INFORMATION SHOWN:

===============

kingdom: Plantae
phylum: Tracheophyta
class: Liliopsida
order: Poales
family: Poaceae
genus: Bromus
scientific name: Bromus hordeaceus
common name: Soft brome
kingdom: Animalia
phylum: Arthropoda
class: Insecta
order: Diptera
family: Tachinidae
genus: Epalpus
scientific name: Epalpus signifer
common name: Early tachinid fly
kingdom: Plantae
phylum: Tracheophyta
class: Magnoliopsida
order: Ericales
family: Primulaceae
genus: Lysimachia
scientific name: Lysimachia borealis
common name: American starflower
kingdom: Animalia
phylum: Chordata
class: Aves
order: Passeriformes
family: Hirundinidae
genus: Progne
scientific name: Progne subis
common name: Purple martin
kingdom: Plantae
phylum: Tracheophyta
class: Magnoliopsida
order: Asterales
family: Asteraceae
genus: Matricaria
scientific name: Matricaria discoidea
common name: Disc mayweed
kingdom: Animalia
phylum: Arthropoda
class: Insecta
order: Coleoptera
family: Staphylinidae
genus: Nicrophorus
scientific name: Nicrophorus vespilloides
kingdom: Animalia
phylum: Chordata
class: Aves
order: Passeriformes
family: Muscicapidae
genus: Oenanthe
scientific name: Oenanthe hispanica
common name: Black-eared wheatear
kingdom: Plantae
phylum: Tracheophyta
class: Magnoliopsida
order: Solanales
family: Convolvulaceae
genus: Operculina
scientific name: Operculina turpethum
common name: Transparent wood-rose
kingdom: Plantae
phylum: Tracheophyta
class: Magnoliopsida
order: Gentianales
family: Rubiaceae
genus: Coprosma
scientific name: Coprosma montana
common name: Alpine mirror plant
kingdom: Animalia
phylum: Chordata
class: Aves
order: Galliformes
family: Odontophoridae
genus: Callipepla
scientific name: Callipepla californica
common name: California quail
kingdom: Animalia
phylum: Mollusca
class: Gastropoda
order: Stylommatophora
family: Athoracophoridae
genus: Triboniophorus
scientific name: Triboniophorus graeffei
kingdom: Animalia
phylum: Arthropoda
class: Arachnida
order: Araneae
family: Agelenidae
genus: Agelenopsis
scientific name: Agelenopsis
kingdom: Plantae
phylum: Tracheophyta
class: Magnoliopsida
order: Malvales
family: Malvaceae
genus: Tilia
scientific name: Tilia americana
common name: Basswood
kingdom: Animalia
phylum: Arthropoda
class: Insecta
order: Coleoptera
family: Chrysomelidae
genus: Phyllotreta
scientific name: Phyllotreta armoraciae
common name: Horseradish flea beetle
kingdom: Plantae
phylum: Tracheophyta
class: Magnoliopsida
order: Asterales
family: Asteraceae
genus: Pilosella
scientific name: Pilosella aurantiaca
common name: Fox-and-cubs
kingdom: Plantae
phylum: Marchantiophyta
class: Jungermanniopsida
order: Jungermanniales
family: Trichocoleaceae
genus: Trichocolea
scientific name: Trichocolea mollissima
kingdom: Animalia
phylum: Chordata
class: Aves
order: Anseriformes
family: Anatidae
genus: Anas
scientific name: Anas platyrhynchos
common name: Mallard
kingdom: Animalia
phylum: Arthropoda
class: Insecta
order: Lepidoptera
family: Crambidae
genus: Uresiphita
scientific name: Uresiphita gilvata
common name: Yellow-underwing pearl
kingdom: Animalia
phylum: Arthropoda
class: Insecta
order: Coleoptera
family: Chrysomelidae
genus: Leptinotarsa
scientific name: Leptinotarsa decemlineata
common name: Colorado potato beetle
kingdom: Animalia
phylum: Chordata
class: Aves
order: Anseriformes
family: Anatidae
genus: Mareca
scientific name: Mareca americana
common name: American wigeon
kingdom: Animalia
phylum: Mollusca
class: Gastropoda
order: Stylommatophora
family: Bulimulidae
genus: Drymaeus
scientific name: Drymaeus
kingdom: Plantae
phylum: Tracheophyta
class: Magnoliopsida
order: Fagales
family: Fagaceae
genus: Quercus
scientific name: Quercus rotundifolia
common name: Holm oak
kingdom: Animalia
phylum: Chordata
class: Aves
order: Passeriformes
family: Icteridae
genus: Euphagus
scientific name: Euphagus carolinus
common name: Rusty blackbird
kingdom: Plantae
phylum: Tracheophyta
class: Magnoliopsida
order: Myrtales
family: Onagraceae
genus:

===============

TASK PROMPT:
Arrange every line from all the rows above as a JSON list of strings, one string per line, with blank lines left out.

WRITTEN SOLUTION:
[
  "kingdom: Plantae",
  "phylum: Tracheophyta",
  "class: Liliopsida",
  "order: Poales",
  "family: Poaceae",
  "genus: Bromus",
  "scientific name: Bromus hordeaceus",
  "common name: Soft brome",
  "kingdom: Animalia",
  "phylum: Arthropoda",
  "class: Insecta",
  "order: Diptera",
  "family: Tachinidae",
  "genus: Epalpus",
  "scientific name: Epalpus signifer",
  "common name: Early tachinid fly",
  "kingdom: Plantae",
  "phylum: Tracheophyta",
  "class: Magnoliopsida",
  "order: Ericales",
  "family: Primulaceae",
  "genus: Lysimachia",
  "scientific name: Lysimachia borealis",
  "common name: American starflower",
  "kingdom: Animalia",
  "phylum: Chordata",
  "class: Aves",
  "order: Passeriformes",
  "family: Hirundinidae",
  "genus: Progne",
  "scientific name: Progne subis",
  "common name: Purple martin",
  "kingdom: Plantae",
  "phylum: Tracheophyta",
  "class: Magnoliopsida",
  "order: Asterales",
  "family: Asteraceae",
  "genus: Matricaria",
  "scientific name: Matricaria discoidea",
  "common name: Disc mayweed",
  "kingdom: Animalia",
  "phylum: Arthropoda",
  "class: Insecta",
  "order: Coleoptera",
  "family: Staphylinidae",
  "genus: Nicrophorus",
  "scientific name: Nicrophorus vespilloides",
  "kingdom: Animalia",
  "phylum: Chordata",
  "class: Aves",
  "order: Passeriformes",
  "family: Muscicapidae",
  "genus: Oenanthe",
  "scientific name: Oenanthe hispanica",
  "common name: Black-eared wheatear",
  "kingdom: Plantae",
  "phylum: Tracheophyta",
  "class: Magnoliopsida",
  "order: Solanales",
  "family: Convolvulaceae",
  "genus: Operculina",
  "scientific name: Operculina turpethum",
  "common name: Transparent wood-rose",
  "kingdom: Plantae",
  "phylum: Tracheophyta",
  "class: Magnoliopsida",
  "order: Gentianales",
  "family: Rubiaceae",
  "genus: Coprosma",
  "scientific name: Coprosma montana",
  "common name: Alpine mirror plant",
  "kingdom: Animalia",
  "phylum: Chordata",
  "class: Aves",
  "order: Galliformes",
  "family: Odontophoridae",
  "genus: Callipepla",
  "scientific name: Callipepla californica",
  "common name: California quail",
  "kingdom: Animalia",
  "phylum: Mollusca",
  "class: Gastropoda",
  "order: Stylommatophora",
  "family: Athoracophoridae",
  "genus: Triboniophorus",
  "scientific name: Triboniophorus graeffei",
  "kingdom: Animalia",
  "phylum: Arthropoda",
  "class: Arachnida",
  "order: Araneae",
  "family: Agelenidae",
  "genus: Agelenopsis",
  "scientific name: Agelenopsis",
  "kingdom: Plantae",
  "phylum: Tracheophyta",
  "class: Magnoliopsida",
  "order: Malvales",
  "family: Malvaceae",
  "genus: Tilia",
  "scientific name: Tilia americana",
  "common name: Basswood",
  "kingdom: Animalia",
  "phylum: Arthropoda",
  "class: Insecta",
  "order: Coleoptera",
  "family: Chrysomelidae",
  "genus: Phyllotreta",
  "scientific name: Phyllotreta armoraciae",
  "common name: Horseradish flea beetle",
  "kingdom: Plantae",
  "phylum: Tracheophyta",
  "class: Magnoliopsida",
  "order: Asterales",
  "family: Asteraceae",
  "genus: Pilosella",
  "scientific name: Pilosella aurantiaca",
  "common name: Fox-and-cubs",
  "kingdom: Plantae",
  "phylum: Marchantiophyta",
  "class: Jungermanniopsida",
  "order: Jungermanniales",
  "family: Trichocoleaceae",
  "genus: Trichocolea",
  "scientific name: Trichocolea mollissima",
  "kingdom: Animalia",
  "phylum: Chordata",
  "class: Aves",
  "order: Anseriformes",
  "family: Anatidae",
  "genus: Anas",
  "scientific name: Anas platyrhynchos",
  "common name: Mallard",
  "kingdom: Animalia",
  "phylum: Arthropoda",
  "class: Insecta",
  "order: Lepidoptera",
  "family: Crambidae",
  "genus: Uresiphita",
  "scientific name: Uresiphita gilvata",
  "common name: Yellow-underwing pearl",
  "kingdom: Animalia",
  "phylum: Arthropoda",
  "class: Insecta",
  "order: Coleoptera",
  "family: Chrysomelidae",
  "genus: Leptinotarsa",
  "scientific name: Leptinotarsa decemlineata",
  "common name: Colorado potato beetle",
  "kingdom: Animalia",
  "phylum: Chordata",
  "class: Aves",
  "order: Anseriformes",
  "family: Anatidae",
  "genus: Mareca",
  "scientific name: Mareca americana",
  "common name: American wigeon",
  "kingdom: Animalia",
  "phylum: Mollusca",
  "class: Gastropoda",
  "order: Stylommatophora",
  "family: Bulimulidae",
  "genus: Drymaeus",
  "scientific name: Drymaeus",
  "kingdom: Plantae",
  "phylum: Tracheophyta",
  "class: Magnoliopsida",
  "order: Fagales",
  "family: Fagaceae",
  "genus: Quercus",
  "scientific name: Quercus rotundifolia",
  "common name: Holm oak",
  "kingdom: Animalia",
  "phylum: Chordata",
  "class: Aves",
  "order: Passeriformes",
  "family: Icteridae",
  "genus: Euphagus",
  "scientific name: Euphagus carolinus",
  "common name: Rusty blackbird",
  "kingdom: Plantae",
  "phylum: Tracheophyta",
  "class: Magnoliopsida",
  "order: Myrtales",
  "family: Onagraceae",
  "genus:"
]